(Data supplied)

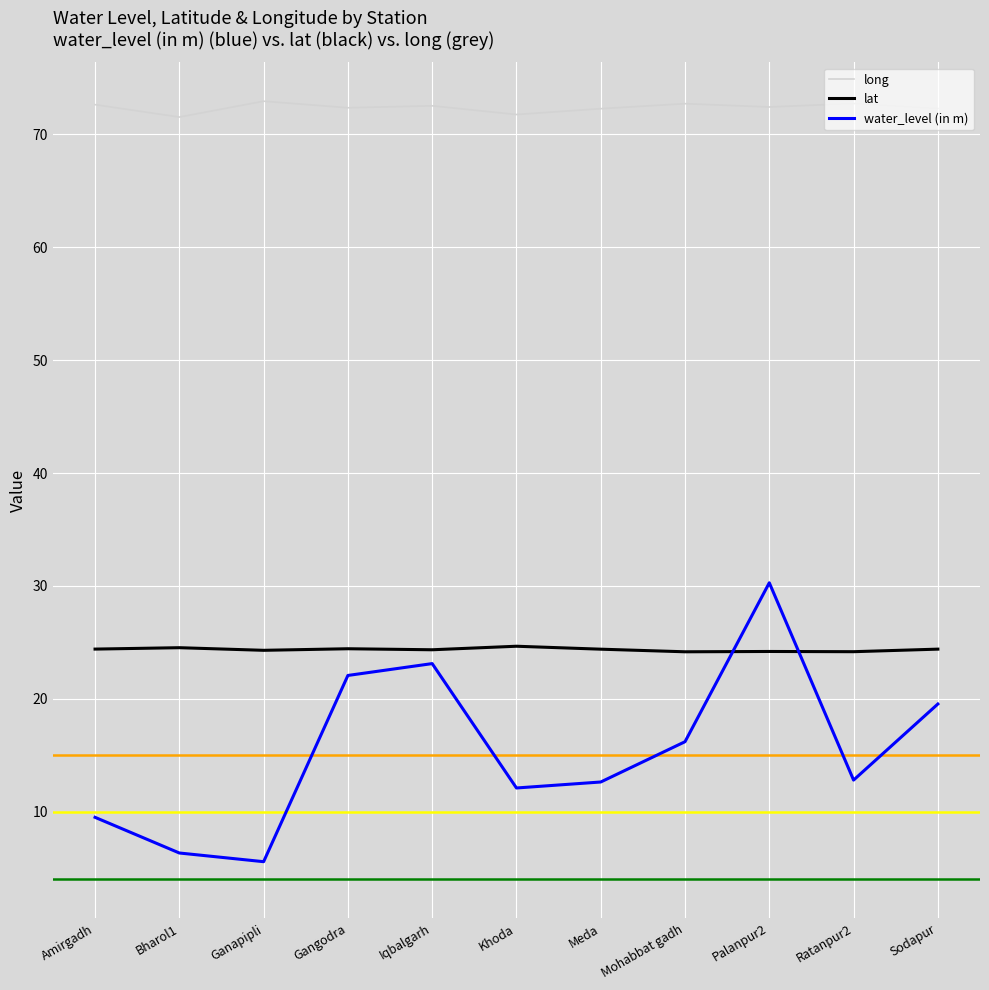

True or false: water_level (in m) has more than 2 interior local peaks.

False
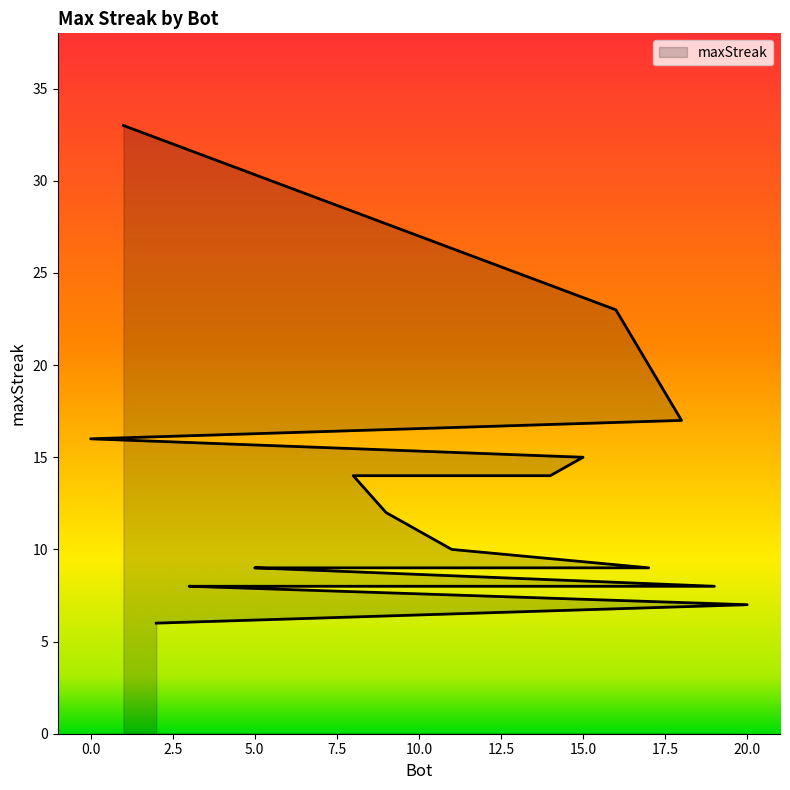

What is the change in value from 9 to 5?

-3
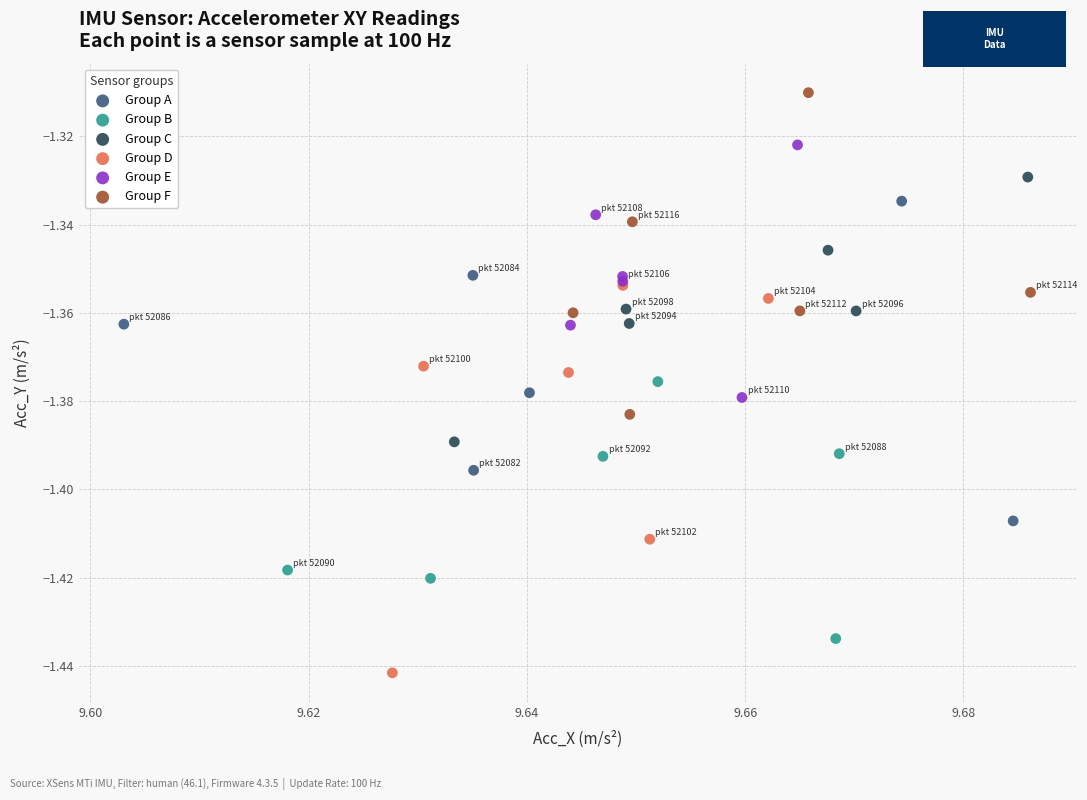

Which series has the largest Y range (max minus min)?

Group D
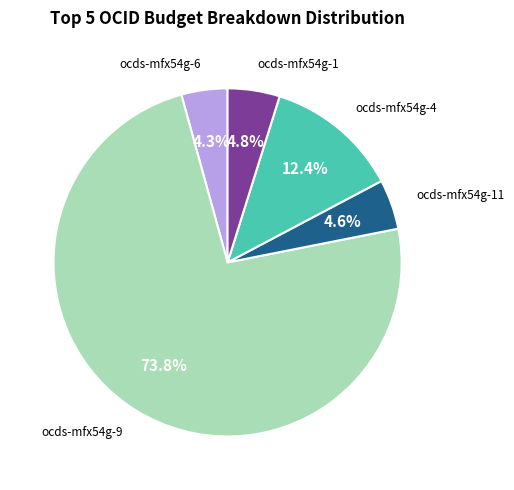

Is there any slice that represents more than half of the pie?

Yes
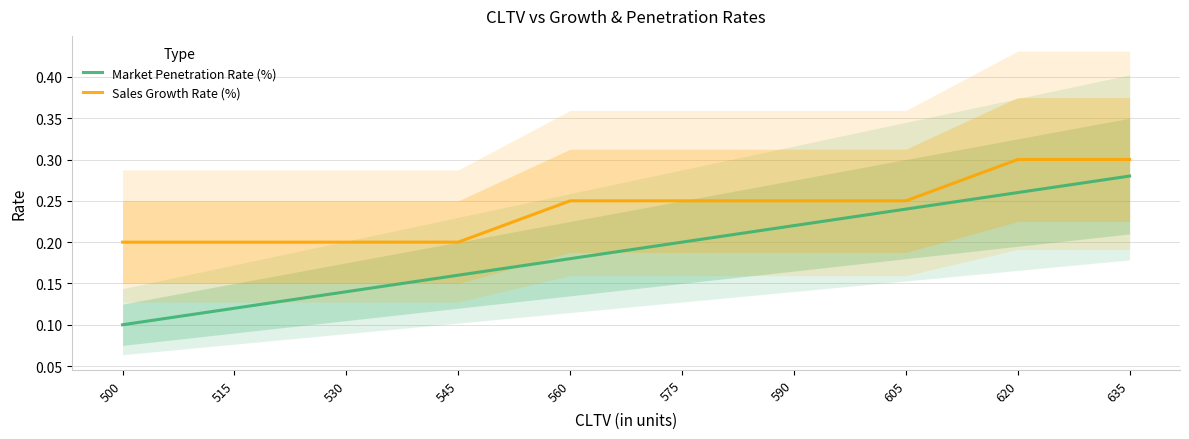

What value does the Sales Growth Rate (%) series have at 605?

0.2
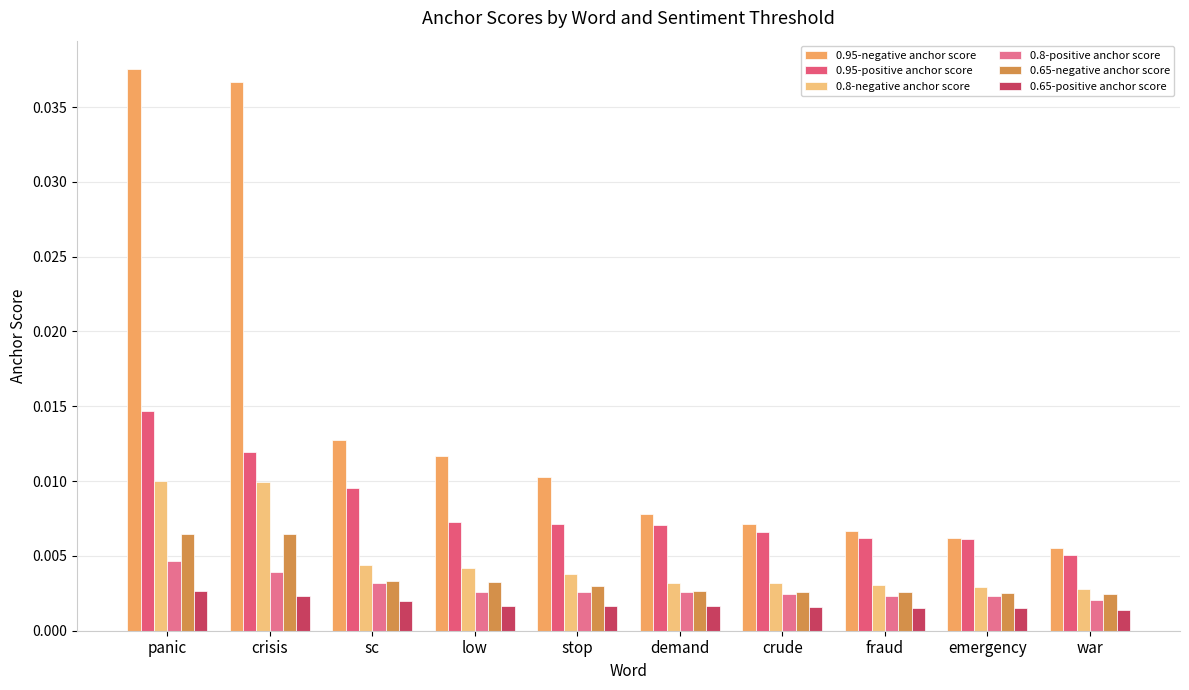

Does the chart contain any negative values?

No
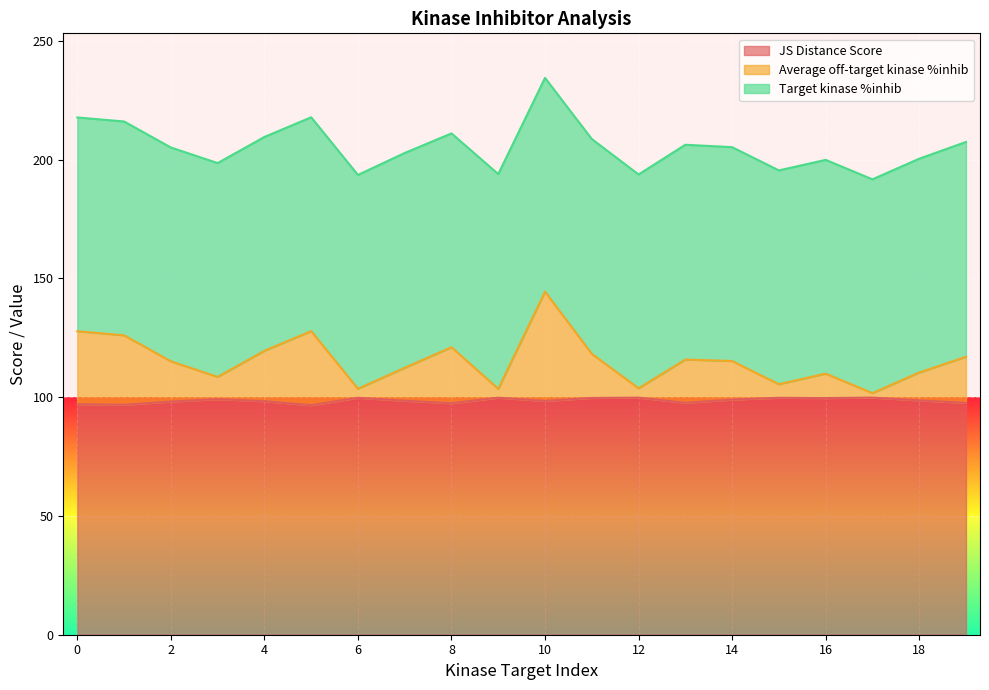

How many interior local peaks does the JS Distance Score series have?

6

(End Data supplied)

* **Problem to solve**: Return each line from the rows above that contains the string "local", copying the line unchanged. Case counts.

* **Response**:
True or false: water_level (in m) has more than 2 interior local peaks.
How many interior local peaks does the JS Distance Score series have?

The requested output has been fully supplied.